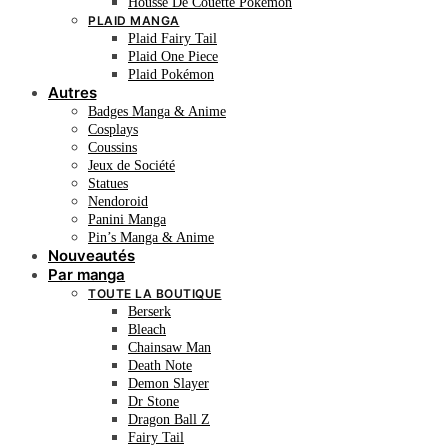
Housse De Couette Pokémon
PLAID MANGA
Plaid Fairy Tail
Plaid One Piece
Plaid Pokémon
Autres
Badges Manga & Anime
Cosplays
Coussins
Jeux de Société
Statues
Nendoroid
Panini Manga
Pin’s Manga & Anime
Nouveautés
Par manga
TOUTE LA BOUTIQUE
Berserk
Bleach
Chainsaw Man
Death Note
Demon Slayer
Dr Stone
Dragon Ball Z
Fairy Tail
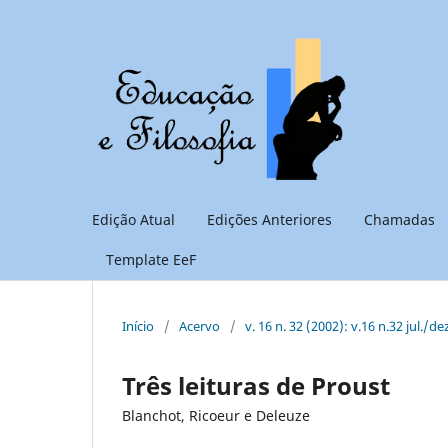
Edição Atual
Edições Anteriores
Chamadas
Template EeF
Início
/
Acervo
/
v. 16 n. 32 (2002): v.16 n.32 jul./de
Três leituras de Proust
Blanchot, Ricoeur e Deleuze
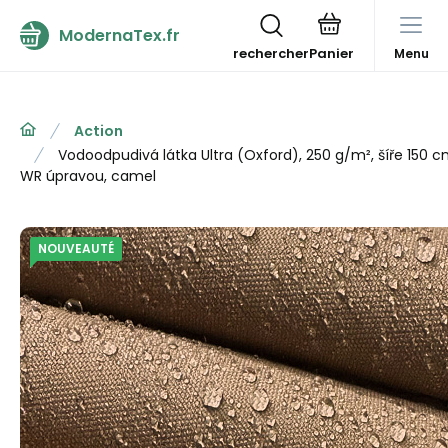
ModernaTex.fr
rechercher
Menu
Action
Vodoodpudivá látka Ultra (Oxford), 250 g/m², šíře 150 
WR úpravou, camel
NOUVEAUTÉ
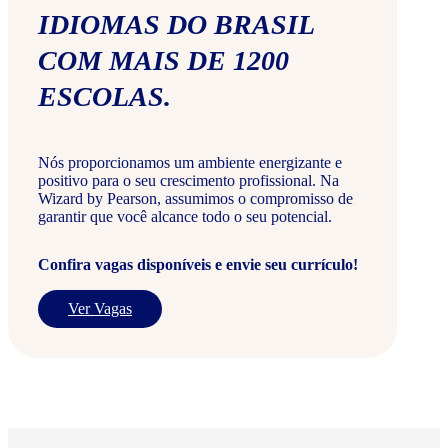
IDIOMAS DO BRASIL
COM MAIS DE 1200
ESCOLAS.
Nós proporcionamos um ambiente energizante e
positivo para o seu crescimento profissional. Na
Wizard by Pearson, assumimos o compromisso de
garantir que você alcance todo o seu potencial.
Confira vagas disponíveis e envie seu currículo!
Ver Vagas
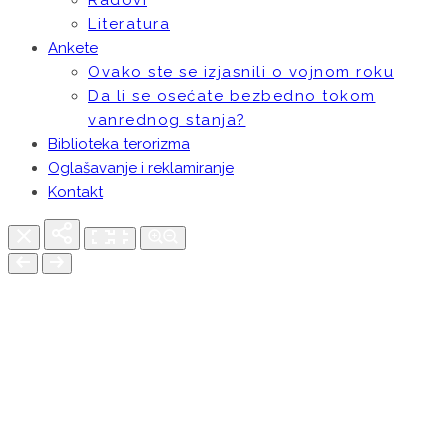
Literatura
Ankete
Ovako ste se izjasnili o vojnom roku
Da li se osećate bezbedno tokom
vanrednog stanja?
Biblioteka terorizma
Oglašavanje i reklamiranje
Kontakt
-----
> _Problem description_
Write out the rows from the start through the line containing "Blanchot, Ricoeur e Deleuze", both ends included, exactly as they appear, omitting the pictures.

> _Solution_
Housse De Couette Pokémon
PLAID MANGA
Plaid Fairy Tail
Plaid One Piece
Plaid Pokémon
Autres
Badges Manga & Anime
Cosplays
Coussins
Jeux de Société
Statues
Nendoroid
Panini Manga
Pin’s Manga & Anime
Nouveautés
Par manga
TOUTE LA BOUTIQUE
Berserk
Bleach
Chainsaw Man
Death Note
Demon Slayer
Dr Stone
Dragon Ball Z
Fairy Tail
Edição Atual
Edições Anteriores
Chamadas
Template EeF
Início
/
Acervo
/
v. 16 n. 32 (2002): v.16 n.32 jul./de
Três leituras de Proust
Blanchot, Ricoeur e Deleuze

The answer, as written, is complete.